I would tell him that as you haven't spoken for 3 weeks then it would be a nightmare to spend hours in the car and pretend to be ok to the relative. Give him the option of going on his own or worth the kids and like a poster said, start looking at the practicalities of splitting.

dday101 · 13/08/2019 00:24

He wants to stay in the house and play happy families for a few more weeks 'as friends' before DD1 starts seniors. I can't do that but am so worried about turning her life upside down before such a big life change- she's the only one in her school going to the secondary so she doesn't have any friends there yet.

To hear him say he doesn't see me as anything more than a friend is heartbreaking to hear but the first honest thing he's said in weeks.

I can't go tomorrow. He won't go without the kids and me (I'm the babysitter- he wouldn't want the hassle of a toddler on his own and wouldn't lose faith with his grandparents by going alone) so we'll all be at home in that horrible atmosphere.

I don't know where it all went wrong. I work hard, I earn my own money (plus some), I do the lions share of the house work and childcare and still I'm not good enough.

OP posts:
Musti · 13/08/2019 05:24

I'm sorry to hear that. Could you go and stay with friends or family for a few days or longer to give you a break and support?

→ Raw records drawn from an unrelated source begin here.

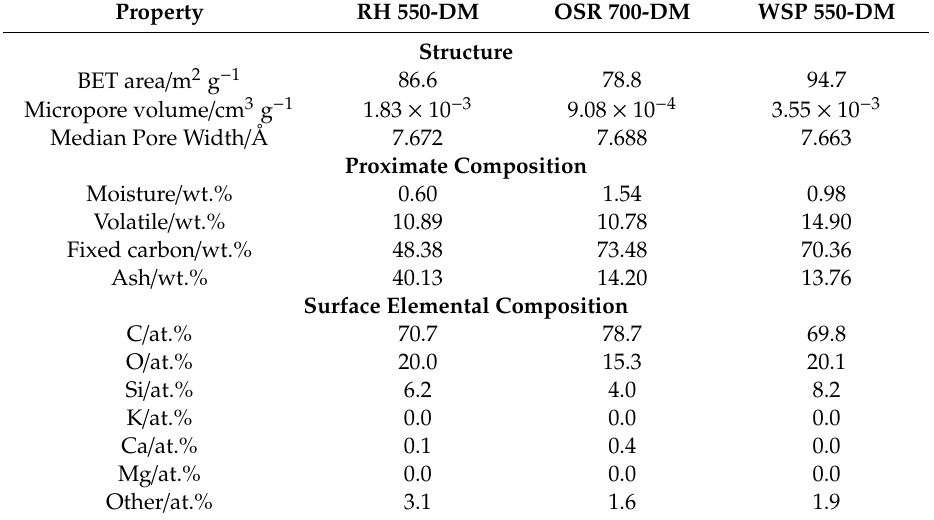
Table 3. Summary of the characterisation of demineralised (denoted by -DM) biochars from di ff erent feedstocks (rice husk (RH), oil seed rape (OSR) and wheat straw (WSP)). Shaded cells indicate that experimental data is not available. Results for elemental composition reported to one decimal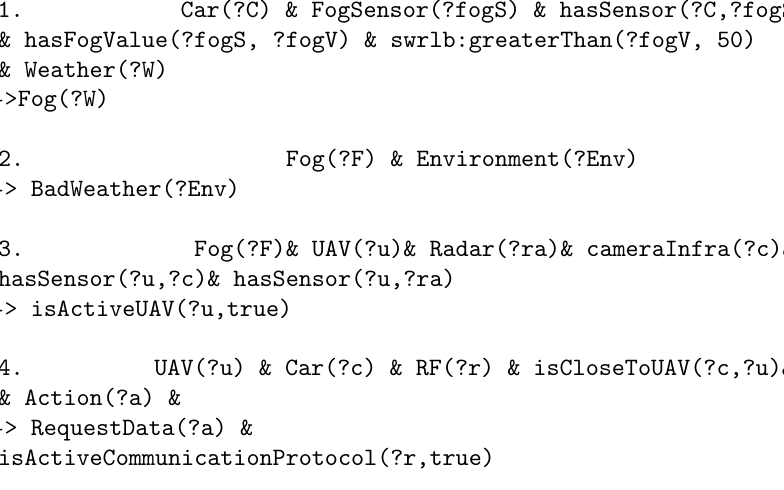
Figure 8. Set of rules for the management of a foggy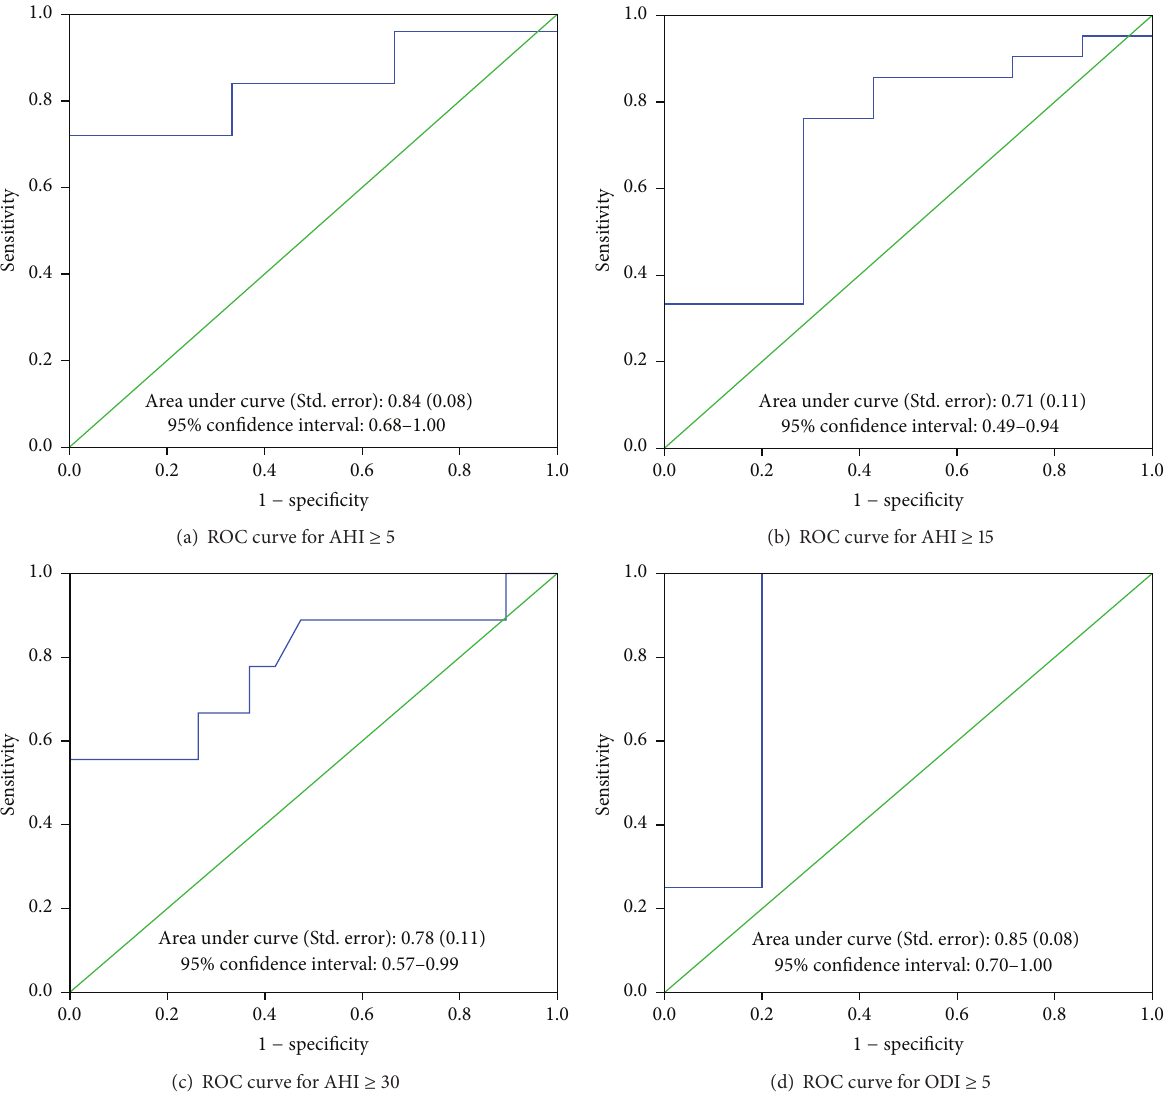
(c) ROC curve for AHI ≥ 30 (d) ROC curve for ODI ≥ 5 Figure 2: Receiver operating characteristics curve analysis of PM for AHI ≥ 5, AHI ≥ 15, AHI ≥ 30, and ODI ≥ 5. ROC referred to an AHI cut-off from PSG, which shows the sensitivity and specificity of each observed value of the RDI obtained from the PM in relation to the given PSG cut-off.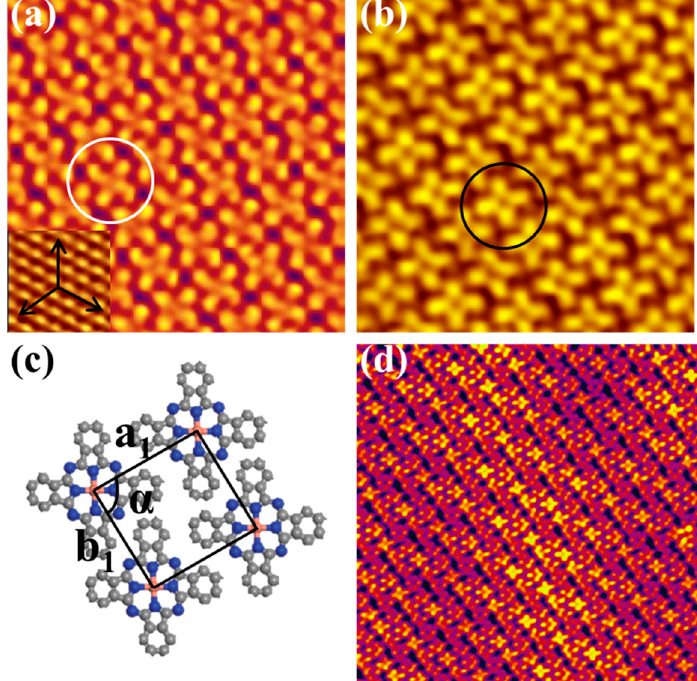
Figure 3. ( a ) Chiral feature appeared in the filled state STM image of the two-dimensional domains, 15 × 15 nm, − 1.4 V, 28 pA; ( b ) Chiral feature disappeared essentially in the empty state STM image of the 2D domains, 10 × 10 nm, +0.5 V, 28 pA; ( c ) The structural model of the flat-lying 2D domain; ( d ) Morié fringe observed in the 2D domain of CuPc, 30 × 30 nm, − 2.0 V, 28 pA.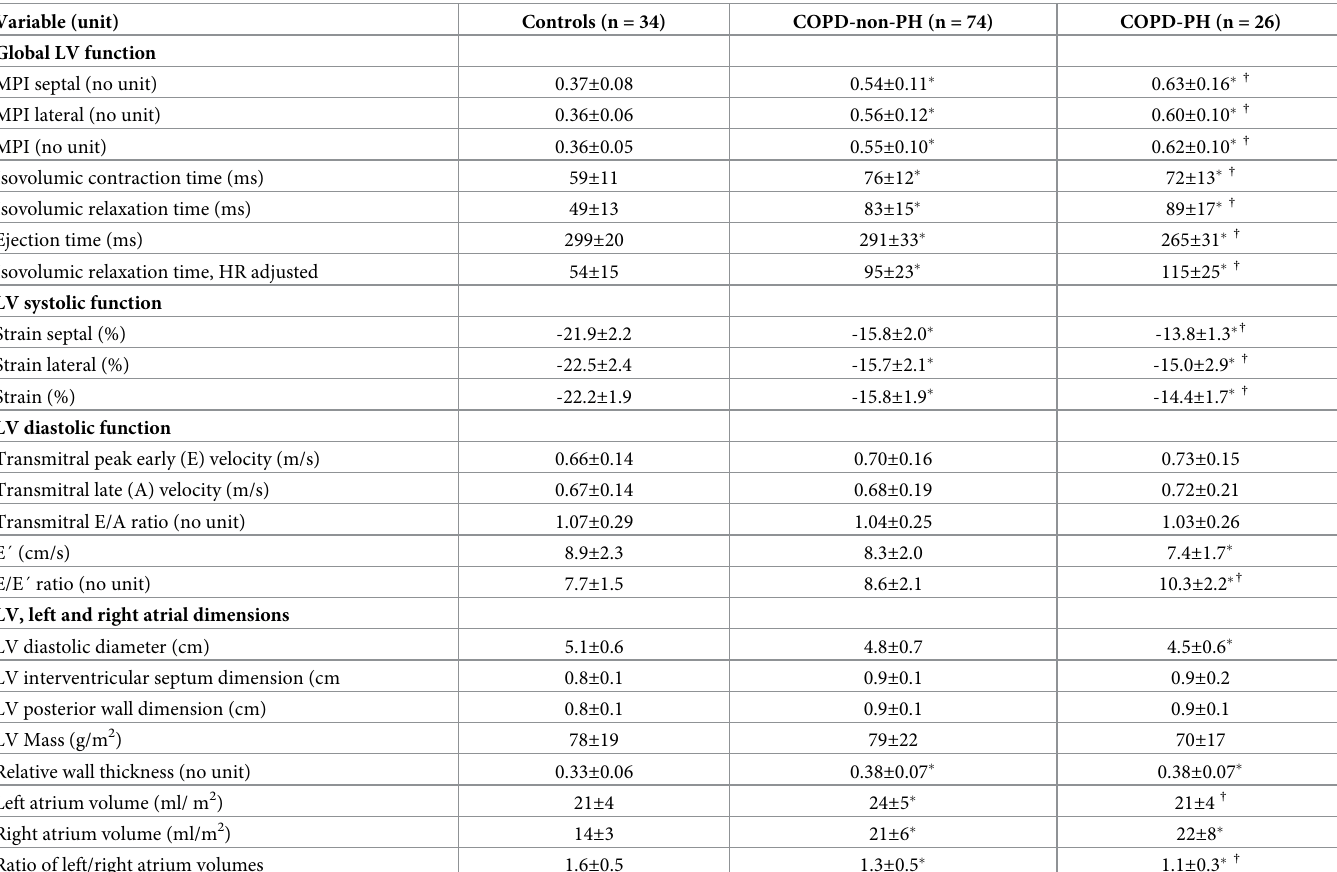
Values are mean ± SD. E´: average of peak early mitral velocities from at the root of septal and lateral mitral leaflet, respectively, HR: heart rate, Isovolumic contraction and relaxation time and ejection time: average of measurements from the root of septal and lateral mitral leaflet, respectively, LV: left ventricular, MPI septal and MPI lateral: myocardial performance index measured at the root of septal and lateral mitral leaflet, respectively, MPI: average of MPI septal and lateral, strain septal and lateral: strain measured at basal third of LV septal and lateral wall, respectively, strain: average of strain septal and lateral, TDI: Tissue Doppler imaging. � Significantly different from controls, † significantly different from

Needsomebottle · 13/08/2019 05:38

Do you think the split would be amicable? It sounds like he wants it too?

I appreciate what he is saying re secondary school but actually, if you split now with a few weeks of summer left and can keep it amicable she would have those few weeks to adjust and to have the undivided attention of you both if she needs it and you can set the tone of how you would work together as parents which might leave her more settled by the time she starts.

Otherwise what's your alternative? Wait until half term so she's had six weeks to settle in? But then its nearly christmas which is a common theme for not splitting... and so it goes on.

It's likely she has picked up on the atmosphere, is it possible she may feel some relief if she is coming home from school to a happier household?

JustWantALoverLikeAnyOther · 13/08/2019 08:18

I stayed in a shit marriage for years because I didnt want to disrupt the children's lives.

My youngest struggled for a couple of months because she was young (6) but school were great and she was fine.

They both say that they are happier since we have split and it shows. They are confident and well adjusted.

I am friends with someone whose marriage is similar to mine was. They are staying together for the sake of the children but it is damaging them. The eldest has just finished her GCSEs and is ok under her own volition. The youngest (now 13) has MH problems, behavioural issues and has been in trouble at school. The detailsheavily suggest it is caused by the unrest at home.

Her parents relationship is hostile, filled with silent passive aggression and unhappiness. They don't argue in front of the children and present a very united front - but only superficially. In reality, they ignore each other; make snide remarks; backhanded compliments and subtlety sabotage each other's happiness.

It's all nice and smiles and supportive on the surface but, in reality, you could cut the atmosphere in their house with a knife and the thinly veiled contempt they hold each other in is palpable.

It is far better to split amicably than stay in a destructive household. If you and your husband are not talking to each other, your children will know that there is something wrong.

thejudgesaidhewasatitandIagree · 13/08/2019 11:52

I don't know where it all went wrong. I work hard, I earn my own money (plus some), I do the lions share of the house work and childcare and still I'm not good enough.

Sounds like he's doing you a favour. It feels shit now but I imagine your life will improve tenfold op.

HollowTalk · 13/08/2019 12:02

It would be far better to break up before your daughter starts secondary than while she's in her first few months there. I really feel for you. Quite frankly if he sees you as a friend yet he hasn't spoken to you for three weeks, he has a very, very strange idea of what friendship is.